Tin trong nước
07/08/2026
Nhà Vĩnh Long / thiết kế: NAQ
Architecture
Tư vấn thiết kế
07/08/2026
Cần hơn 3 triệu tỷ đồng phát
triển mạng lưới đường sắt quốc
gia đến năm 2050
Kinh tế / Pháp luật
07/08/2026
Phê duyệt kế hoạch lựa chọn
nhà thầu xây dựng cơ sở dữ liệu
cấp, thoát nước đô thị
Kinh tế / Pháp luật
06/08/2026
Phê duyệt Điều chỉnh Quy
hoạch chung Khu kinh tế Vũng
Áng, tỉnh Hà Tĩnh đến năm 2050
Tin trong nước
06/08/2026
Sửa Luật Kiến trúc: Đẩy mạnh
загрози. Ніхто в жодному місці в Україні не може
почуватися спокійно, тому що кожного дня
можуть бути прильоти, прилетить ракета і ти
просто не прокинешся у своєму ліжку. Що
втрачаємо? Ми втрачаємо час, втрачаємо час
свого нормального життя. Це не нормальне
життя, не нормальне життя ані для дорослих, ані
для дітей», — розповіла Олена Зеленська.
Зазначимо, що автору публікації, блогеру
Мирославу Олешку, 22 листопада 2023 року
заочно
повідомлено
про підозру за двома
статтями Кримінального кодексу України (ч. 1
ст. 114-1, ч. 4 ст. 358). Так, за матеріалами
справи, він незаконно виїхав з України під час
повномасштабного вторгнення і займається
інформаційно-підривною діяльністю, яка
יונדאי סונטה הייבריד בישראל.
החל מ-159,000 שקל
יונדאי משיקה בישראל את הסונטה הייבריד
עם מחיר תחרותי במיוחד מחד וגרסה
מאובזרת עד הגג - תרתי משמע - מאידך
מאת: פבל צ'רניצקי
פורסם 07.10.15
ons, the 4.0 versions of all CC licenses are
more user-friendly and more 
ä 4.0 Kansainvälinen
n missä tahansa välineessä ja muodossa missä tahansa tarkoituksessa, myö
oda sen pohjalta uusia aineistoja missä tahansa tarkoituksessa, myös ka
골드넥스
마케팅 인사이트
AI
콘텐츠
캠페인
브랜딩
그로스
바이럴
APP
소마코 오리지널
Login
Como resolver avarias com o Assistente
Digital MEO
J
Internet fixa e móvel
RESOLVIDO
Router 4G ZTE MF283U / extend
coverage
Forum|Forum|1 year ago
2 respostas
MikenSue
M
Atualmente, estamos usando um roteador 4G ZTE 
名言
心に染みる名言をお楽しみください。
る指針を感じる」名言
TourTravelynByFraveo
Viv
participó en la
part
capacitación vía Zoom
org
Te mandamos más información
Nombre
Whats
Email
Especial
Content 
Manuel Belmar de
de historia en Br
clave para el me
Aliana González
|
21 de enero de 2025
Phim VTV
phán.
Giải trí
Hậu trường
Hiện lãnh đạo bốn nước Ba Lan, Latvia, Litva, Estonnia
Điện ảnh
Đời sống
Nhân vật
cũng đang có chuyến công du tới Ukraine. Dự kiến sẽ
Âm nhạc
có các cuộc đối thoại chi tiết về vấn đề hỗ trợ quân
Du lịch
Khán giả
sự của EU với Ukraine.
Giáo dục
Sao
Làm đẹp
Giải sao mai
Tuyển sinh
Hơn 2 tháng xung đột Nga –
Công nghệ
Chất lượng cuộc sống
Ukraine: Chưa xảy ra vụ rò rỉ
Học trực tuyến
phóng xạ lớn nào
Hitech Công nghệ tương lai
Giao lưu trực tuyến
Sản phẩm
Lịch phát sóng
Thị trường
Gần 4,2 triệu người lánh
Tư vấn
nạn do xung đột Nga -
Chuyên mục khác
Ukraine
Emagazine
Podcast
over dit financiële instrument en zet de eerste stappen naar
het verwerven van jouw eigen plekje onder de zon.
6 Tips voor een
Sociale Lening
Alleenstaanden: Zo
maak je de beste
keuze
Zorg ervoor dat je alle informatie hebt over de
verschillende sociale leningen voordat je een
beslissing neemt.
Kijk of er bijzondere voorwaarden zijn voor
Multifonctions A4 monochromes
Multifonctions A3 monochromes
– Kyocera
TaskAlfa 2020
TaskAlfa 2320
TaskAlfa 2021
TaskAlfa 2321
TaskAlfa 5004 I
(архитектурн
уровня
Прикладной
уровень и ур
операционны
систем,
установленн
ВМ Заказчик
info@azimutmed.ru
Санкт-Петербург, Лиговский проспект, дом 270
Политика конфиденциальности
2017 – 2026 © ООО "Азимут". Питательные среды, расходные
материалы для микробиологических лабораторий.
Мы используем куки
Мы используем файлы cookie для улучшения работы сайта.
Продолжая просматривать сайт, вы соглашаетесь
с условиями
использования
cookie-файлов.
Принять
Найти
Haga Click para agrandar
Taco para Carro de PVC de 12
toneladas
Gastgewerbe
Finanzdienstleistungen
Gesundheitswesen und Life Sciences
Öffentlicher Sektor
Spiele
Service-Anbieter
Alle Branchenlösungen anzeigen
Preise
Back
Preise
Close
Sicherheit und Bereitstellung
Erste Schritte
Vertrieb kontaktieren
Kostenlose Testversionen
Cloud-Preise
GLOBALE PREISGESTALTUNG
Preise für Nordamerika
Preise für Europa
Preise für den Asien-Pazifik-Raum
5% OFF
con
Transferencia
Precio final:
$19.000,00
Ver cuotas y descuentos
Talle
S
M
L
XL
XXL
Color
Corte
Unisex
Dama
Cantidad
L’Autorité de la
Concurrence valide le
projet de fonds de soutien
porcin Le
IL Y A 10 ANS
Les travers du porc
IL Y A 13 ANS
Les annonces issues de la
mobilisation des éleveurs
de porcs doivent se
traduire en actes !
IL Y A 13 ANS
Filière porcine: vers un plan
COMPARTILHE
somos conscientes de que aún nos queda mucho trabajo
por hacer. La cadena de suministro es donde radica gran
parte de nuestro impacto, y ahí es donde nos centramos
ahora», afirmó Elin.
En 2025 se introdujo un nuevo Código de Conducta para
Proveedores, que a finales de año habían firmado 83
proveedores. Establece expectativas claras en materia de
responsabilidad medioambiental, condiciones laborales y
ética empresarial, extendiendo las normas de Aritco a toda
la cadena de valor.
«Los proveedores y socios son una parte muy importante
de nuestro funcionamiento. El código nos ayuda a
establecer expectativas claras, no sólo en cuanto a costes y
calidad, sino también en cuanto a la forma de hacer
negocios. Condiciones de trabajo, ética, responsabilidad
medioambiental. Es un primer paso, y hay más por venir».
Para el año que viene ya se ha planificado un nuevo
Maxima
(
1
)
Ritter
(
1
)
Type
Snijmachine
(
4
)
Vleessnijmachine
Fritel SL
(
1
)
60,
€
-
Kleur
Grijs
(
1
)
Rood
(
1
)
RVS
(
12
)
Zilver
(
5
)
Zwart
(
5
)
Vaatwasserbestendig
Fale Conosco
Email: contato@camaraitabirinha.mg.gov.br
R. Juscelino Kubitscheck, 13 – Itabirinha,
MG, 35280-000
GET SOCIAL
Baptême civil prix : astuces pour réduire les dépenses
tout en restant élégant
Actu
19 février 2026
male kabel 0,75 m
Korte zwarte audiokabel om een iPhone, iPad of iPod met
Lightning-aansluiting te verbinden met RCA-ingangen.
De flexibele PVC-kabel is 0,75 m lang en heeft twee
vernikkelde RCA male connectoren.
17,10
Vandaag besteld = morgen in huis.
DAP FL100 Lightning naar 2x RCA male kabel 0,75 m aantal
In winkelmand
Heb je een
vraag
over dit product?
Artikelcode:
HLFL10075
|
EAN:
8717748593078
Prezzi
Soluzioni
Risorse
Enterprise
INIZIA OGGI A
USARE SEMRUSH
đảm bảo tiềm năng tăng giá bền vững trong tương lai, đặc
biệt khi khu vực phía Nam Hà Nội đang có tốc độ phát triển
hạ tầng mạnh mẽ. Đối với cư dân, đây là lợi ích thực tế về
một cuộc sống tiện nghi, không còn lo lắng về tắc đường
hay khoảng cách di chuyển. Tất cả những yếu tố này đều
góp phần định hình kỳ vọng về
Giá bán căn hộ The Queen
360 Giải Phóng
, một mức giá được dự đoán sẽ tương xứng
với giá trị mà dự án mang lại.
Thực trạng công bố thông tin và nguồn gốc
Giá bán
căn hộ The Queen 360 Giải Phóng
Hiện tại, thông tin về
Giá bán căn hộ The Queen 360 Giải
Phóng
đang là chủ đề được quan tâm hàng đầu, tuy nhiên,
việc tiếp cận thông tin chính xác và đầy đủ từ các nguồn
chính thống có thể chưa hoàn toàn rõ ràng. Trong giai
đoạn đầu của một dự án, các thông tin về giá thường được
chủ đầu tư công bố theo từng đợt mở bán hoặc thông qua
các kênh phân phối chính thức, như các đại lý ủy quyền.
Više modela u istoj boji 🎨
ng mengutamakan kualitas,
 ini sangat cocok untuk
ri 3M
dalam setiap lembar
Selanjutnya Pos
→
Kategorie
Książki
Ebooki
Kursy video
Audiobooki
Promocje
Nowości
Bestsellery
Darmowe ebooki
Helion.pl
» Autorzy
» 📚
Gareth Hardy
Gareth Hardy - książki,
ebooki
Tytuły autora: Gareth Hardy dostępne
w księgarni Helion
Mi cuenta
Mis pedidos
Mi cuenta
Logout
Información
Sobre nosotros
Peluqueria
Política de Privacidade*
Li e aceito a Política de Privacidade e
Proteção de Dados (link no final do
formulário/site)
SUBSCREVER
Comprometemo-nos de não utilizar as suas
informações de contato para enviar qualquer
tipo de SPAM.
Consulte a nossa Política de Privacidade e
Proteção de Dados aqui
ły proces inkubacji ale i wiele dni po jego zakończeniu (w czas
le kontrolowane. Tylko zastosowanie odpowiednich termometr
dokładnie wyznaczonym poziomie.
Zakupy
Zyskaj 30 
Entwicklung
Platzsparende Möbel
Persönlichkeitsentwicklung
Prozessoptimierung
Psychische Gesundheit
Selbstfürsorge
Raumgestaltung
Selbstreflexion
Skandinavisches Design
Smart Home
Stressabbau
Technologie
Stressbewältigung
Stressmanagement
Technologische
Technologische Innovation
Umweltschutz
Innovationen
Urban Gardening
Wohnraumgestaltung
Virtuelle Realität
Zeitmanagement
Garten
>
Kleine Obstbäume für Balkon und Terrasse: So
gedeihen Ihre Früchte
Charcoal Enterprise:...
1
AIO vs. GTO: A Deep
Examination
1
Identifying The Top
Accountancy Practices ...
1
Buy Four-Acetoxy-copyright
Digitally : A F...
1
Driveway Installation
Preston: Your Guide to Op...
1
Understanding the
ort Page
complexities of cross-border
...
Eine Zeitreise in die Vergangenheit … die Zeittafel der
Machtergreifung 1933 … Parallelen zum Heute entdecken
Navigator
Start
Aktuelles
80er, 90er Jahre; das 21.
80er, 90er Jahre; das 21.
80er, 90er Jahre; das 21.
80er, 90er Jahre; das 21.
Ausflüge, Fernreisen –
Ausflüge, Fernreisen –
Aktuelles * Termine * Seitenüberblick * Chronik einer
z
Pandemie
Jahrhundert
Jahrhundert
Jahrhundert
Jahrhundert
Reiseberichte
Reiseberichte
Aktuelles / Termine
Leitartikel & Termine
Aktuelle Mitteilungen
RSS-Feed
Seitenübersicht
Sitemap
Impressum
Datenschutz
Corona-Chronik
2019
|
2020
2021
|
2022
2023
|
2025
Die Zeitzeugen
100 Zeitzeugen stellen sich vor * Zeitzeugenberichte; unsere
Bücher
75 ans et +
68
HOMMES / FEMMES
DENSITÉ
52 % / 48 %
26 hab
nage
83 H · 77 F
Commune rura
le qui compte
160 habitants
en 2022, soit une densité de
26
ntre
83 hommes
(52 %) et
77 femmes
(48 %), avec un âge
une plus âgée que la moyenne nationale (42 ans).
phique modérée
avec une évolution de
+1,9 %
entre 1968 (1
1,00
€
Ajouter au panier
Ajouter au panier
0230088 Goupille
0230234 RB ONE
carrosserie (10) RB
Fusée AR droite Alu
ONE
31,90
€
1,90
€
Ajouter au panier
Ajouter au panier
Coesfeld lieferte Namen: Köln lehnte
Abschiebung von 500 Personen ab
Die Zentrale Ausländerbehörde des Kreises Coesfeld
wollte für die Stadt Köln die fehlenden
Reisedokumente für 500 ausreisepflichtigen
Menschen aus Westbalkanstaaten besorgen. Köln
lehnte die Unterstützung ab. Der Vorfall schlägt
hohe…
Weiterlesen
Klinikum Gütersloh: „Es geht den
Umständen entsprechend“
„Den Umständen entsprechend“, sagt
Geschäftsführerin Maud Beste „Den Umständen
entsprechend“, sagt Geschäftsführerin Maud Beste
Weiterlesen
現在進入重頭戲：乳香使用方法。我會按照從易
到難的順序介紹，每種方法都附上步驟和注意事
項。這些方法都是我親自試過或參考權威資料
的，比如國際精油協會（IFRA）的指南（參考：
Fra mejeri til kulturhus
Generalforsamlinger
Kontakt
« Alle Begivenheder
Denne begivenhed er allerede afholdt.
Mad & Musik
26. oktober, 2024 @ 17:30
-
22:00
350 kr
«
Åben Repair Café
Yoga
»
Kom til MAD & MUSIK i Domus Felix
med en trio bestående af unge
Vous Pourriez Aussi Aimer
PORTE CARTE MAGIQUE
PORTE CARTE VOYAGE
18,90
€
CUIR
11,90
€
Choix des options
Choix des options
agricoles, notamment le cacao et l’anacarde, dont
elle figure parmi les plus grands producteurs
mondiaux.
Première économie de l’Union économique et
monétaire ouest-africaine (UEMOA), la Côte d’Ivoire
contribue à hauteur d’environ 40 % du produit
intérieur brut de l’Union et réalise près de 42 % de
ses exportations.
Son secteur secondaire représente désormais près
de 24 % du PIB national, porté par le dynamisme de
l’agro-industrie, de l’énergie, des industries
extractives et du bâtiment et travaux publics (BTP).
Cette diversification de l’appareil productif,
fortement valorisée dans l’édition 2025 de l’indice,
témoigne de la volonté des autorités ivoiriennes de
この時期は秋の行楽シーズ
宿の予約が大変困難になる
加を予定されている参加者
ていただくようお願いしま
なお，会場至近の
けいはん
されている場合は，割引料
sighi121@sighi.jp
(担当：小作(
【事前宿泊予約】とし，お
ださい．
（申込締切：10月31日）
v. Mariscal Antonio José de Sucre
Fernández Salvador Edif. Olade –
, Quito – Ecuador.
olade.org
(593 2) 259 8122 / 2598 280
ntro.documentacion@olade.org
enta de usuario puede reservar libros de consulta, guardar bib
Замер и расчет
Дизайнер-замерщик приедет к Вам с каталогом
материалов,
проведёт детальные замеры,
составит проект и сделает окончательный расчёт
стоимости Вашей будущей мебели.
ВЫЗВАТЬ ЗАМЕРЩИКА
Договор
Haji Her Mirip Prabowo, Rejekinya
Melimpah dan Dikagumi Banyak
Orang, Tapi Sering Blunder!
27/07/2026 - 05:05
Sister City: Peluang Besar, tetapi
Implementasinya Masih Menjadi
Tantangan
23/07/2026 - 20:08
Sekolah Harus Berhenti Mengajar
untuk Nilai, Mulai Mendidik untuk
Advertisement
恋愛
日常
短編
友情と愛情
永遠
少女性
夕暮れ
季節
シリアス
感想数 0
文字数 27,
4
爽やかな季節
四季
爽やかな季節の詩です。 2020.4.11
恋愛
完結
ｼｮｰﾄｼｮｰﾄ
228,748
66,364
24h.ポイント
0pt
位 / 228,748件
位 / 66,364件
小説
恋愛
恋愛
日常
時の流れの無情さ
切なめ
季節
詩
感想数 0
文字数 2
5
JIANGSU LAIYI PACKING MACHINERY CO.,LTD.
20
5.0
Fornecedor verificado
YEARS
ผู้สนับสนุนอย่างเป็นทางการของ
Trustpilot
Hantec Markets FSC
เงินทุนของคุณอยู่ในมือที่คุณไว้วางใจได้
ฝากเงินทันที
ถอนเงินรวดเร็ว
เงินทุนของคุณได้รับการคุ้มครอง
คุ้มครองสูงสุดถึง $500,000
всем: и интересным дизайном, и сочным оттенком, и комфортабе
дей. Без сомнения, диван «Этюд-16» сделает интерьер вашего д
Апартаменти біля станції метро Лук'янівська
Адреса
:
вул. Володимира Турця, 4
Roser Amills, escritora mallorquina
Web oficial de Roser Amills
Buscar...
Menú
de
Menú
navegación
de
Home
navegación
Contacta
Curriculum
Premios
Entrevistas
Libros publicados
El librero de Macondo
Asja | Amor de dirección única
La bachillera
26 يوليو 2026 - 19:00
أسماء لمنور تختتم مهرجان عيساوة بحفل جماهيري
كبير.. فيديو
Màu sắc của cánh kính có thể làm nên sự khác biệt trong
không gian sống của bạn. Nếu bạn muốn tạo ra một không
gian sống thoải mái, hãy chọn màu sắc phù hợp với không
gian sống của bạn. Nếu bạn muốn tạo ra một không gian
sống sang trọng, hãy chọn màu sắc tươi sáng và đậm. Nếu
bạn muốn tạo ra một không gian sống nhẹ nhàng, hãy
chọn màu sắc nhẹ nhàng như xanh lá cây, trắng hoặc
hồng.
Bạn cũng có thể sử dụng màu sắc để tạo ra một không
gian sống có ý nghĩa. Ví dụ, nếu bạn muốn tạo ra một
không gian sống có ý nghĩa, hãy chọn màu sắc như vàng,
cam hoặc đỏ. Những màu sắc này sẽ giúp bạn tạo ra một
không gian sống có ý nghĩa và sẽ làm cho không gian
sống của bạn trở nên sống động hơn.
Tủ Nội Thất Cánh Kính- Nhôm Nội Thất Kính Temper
-------
## The problem
Copy the material above word for word, from its very first line through the line containing "יונדאי משיקה בישראל את הסונטה הייבריד", including that line.

## Solved exercise
Tin trong nước
07/08/2026
Nhà Vĩnh Long / thiết kế: NAQ
Architecture
Tư vấn thiết kế
07/08/2026
Cần hơn 3 triệu tỷ đồng phát
triển mạng lưới đường sắt quốc
gia đến năm 2050
Kinh tế / Pháp luật
07/08/2026
Phê duyệt kế hoạch lựa chọn
nhà thầu xây dựng cơ sở dữ liệu
cấp, thoát nước đô thị
Kinh tế / Pháp luật
06/08/2026
Phê duyệt Điều chỉnh Quy
hoạch chung Khu kinh tế Vũng
Áng, tỉnh Hà Tĩnh đến năm 2050
Tin trong nước
06/08/2026
Sửa Luật Kiến trúc: Đẩy mạnh
загрози. Ніхто в жодному місці в Україні не може
почуватися спокійно, тому що кожного дня
можуть бути прильоти, прилетить ракета і ти
просто не прокинешся у своєму ліжку. Що
втрачаємо? Ми втрачаємо час, втрачаємо час
свого нормального життя. Це не нормальне
життя, не нормальне життя ані для дорослих, ані
для дітей», — розповіла Олена Зеленська.
Зазначимо, що автору публікації, блогеру
Мирославу Олешку, 22 листопада 2023 року
заочно
повідомлено
про підозру за двома
статтями Кримінального кодексу України (ч. 1
ст. 114-1, ч. 4 ст. 358). Так, за матеріалами
справи, він незаконно виїхав з України під час
повномасштабного вторгнення і займається
інформаційно-підривною діяльністю, яка
יונדאי סונטה הייבריד בישראל.
החל מ-159,000 שקל
יונדאי משיקה בישראל את הסונטה הייבריד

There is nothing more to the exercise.